ATLANTA - Jonathan Horna remembers the first time he saw it.
"I was like, ‘Oh, is this how we play,’" Horna remembers.
He is talking about wheelchair rugby.
Shepherd Center's team is called, some might say appropriately, the Smash.
"It's very, exhilarating," he says. "It gets your heart pounding a little faster."
Horna, who is now 23, grew up playing soccer, but he had never tried rugby.
"Before my accident, it was it seemed like such a tough sport, a lot of contact," he says.
But to understand how Horna found himself in the middle Shepherd Center's basketball court, surrounded by guys in fast-moving wheelchairs, you have to go back to February 17, 2021.
"I had just come back from playing soccer, and I was with a friend, so I was driving him home," Horna says.
He says he was going the speed limit, and he and his buddy were chatting about the game.
"Then, out of nowhere, this car, it was zigzagging at a high speed, and he hits my car."
The police report and photos of his mangled car fill in details Horna cannot remember.
"They say my car spun out of control, and my seatbelt had broken," he says. "And, I had flown out of the one of the windows in the car.
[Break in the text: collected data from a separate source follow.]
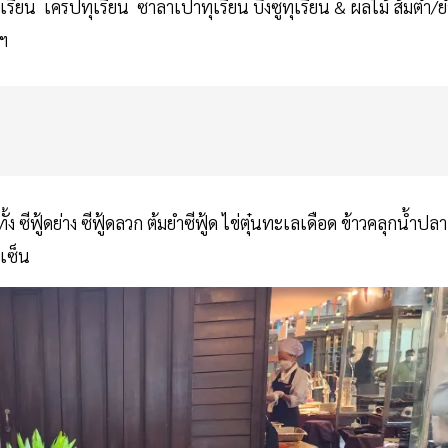
เรียน เครปทุเรียน ซาลาเปาทุเรียน บิงซูทุเรียน & ผลไม้ ส้มตํา/ยํ
ลฯ
ั้ง ซีฟู้ดย่าง ซีฟู้ดลวก ต้มยําซีฟู้ด ไข่ตุ๋นทะเลเดือด ข้าวคลุกน้ำปลา
นเซ็น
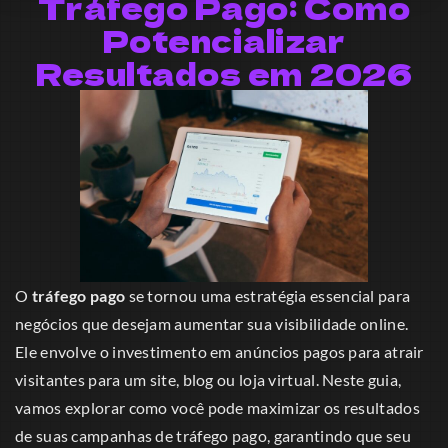
Tráfego Pago: Como
Potencializar
Resultados em 2026
O
tráfego pago
se tornou uma estratégia essencial para
negócios que desejam aumentar sua visibilidade online.
Ele envolve o investimento em anúncios pagos para atrair
visitantes para um site, blog ou loja virtual. Neste guia,
vamos explorar como você pode maximizar os resultados
de suas campanhas de tráfego pago, garantindo que seu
After that, everything went dark."
When he woke up from an induced coma, Horna was at Grady Memorial Hospital in Atlanta.
"It was just traumatic because I was like, 'Whoa, where am I,'" Horna says. "The last thing I remember I was driving down a highway."
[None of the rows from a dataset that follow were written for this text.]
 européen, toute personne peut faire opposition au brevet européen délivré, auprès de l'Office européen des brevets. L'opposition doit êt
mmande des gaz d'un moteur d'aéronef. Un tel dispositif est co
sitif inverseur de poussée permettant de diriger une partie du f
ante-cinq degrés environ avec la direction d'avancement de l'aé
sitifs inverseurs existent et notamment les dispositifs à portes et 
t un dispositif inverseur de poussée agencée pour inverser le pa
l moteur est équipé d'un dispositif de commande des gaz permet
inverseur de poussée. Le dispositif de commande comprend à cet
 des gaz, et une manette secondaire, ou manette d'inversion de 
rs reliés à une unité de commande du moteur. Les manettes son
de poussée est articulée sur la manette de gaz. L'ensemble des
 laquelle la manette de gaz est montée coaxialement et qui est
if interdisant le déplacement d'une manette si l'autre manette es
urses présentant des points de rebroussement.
He was covered in cuts and bruises, both lungs had collapsed, there was blood pooling in his chest.
"I had received a spinal cord injury that left me, um, temporarily paralyzed from the waist down," he says.
Horna spent 2 months at Grady, where surgeons had to amputate part of one of his legs, after a wound from the crash became infected.
By the time he was transferred to Shepherd Center, Horna says, he felt defeated and alone.
"In the beginning, I was very shut off," he says.
But Horna says this place pulled him back.
Everywhere he looked were patients like him.
When he wasn't in therapy, Horna was down here in the gym, trying to build up his strength.
It took a while, but he got back on his feet with the help of a prosthetic.
And, for the first time since his accident, Horna started to feel hopeful about the future.
"It felt like kind of like a good dream that I had," he says. "I've been just waking up and just realizing that I was in a very good place with Shepherd."
Then, last winter, Horna joined the Smash.
"Sometimes when you're least expecting it, there's someone just going full, full pace into you and, like, slamming you and say, Whoa," he laughs.
The secret, Horna has learned, is to take the hit, and keep going.
"I think it's just learning to do things again, learning to get back into how you were doing things before."
And, being part of this team feels good.
"It just gives you the courage to be like, 'Hey, I'm not I'm not as different as I thought I was,' Horna smiles.